The corporation has quickly refuted this allegation, citing legalities overlooked by the government, by not gazetting the order as prescribed by a 46-year old Petroleum Act.

Unpaid signature bonuses, petroleum profit taxes and royalties amounting to $2.22 billion are due from the NPDC.

The PwC report suggests that the NPDC may have failed to reflect $5.11 billion of revenues in its financial statements, from which substantial dividends would be accruable to the federation account.

The report also showed that NNPC’s 55 percent share of eight oil mining leases (OMLs)in the Shell Petroleum Development Company (SPDC)divestments, were transferred to NPDC for an aggregate amount of $1.85 billion.

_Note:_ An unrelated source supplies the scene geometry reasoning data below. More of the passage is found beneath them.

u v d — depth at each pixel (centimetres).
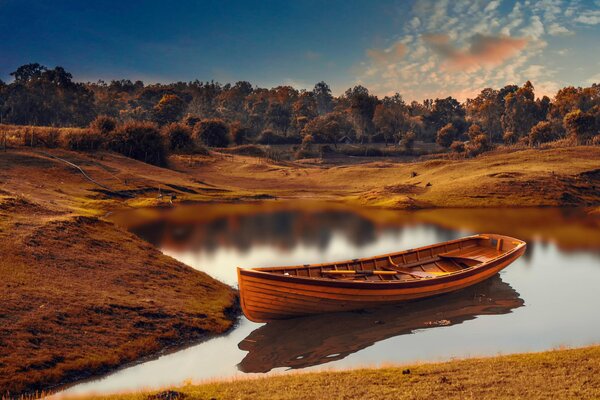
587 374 1773
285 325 3008
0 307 2545
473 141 17938
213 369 2394
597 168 10431
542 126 18175
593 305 3409
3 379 2070
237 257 4747
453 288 3478
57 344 2389
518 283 3944
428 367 1986
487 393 1627
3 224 3831
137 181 9794
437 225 6781
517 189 9238
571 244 5459
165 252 4919
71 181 8875
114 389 2122
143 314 2828
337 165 17088
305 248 5231
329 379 1862
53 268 3216
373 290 3100
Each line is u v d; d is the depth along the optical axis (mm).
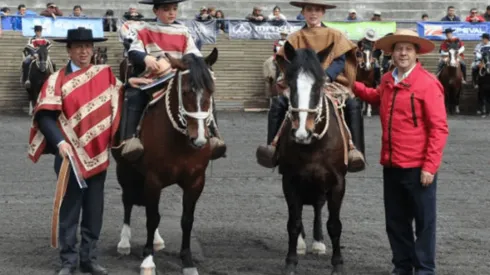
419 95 9656
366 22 34250
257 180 17406
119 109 10305
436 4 40156
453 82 31531
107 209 14492
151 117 10352
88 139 10055
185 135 10008
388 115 9852
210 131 10609
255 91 33312
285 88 10305
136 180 11359
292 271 10273
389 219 10133
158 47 10672
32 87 29766
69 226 10188
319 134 9969
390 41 9805
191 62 9742
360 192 16266
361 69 30609
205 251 11711
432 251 9766
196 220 13734
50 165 19062
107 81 10281
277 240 12438
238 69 33375
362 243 12312
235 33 33719
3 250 11602
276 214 14266
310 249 11906
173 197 15523
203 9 34312
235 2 39312
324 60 10320
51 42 32750
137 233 12742
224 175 17875
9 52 32000
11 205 14852
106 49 32219
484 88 31312
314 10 10914
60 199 9852
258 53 33625
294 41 10875
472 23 35000
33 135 10195
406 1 40000
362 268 10953
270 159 10492
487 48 31875
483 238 12695
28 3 38031
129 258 11297
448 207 15055
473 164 19750
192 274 10312
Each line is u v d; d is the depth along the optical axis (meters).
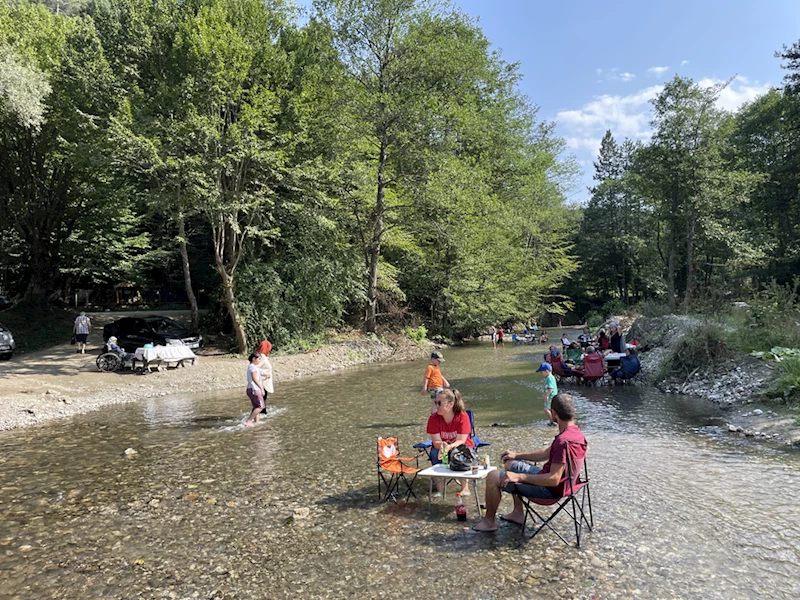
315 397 14.05
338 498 6.52
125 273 36.38
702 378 13.13
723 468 7.09
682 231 28.89
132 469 7.91
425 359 23.70
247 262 22.95
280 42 24.03
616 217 57.56
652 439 8.70
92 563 4.93
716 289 21.23
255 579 4.53
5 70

So far, only $100 million has been remitted.

Beyond the alarming figures, PwC raised concerns that NNPC “operates an unsustainable [spending] model.”

The Auditor-General explained that the “Corporation is unable to sustain monthly remittances to the Federation Account Allocation Committee (FAAC), and also meet its operational costs entirely from the proceeds of domestic crude oil revenues, and had to incur third party liabilities to bridge the funding gap.”

As Nigerians await decisive government action on the findings of the PwC audit, a recent corruption scandal of similar scale in Brazil has led to the resignation of the head and senior executives of state-run oil giant Petrobras.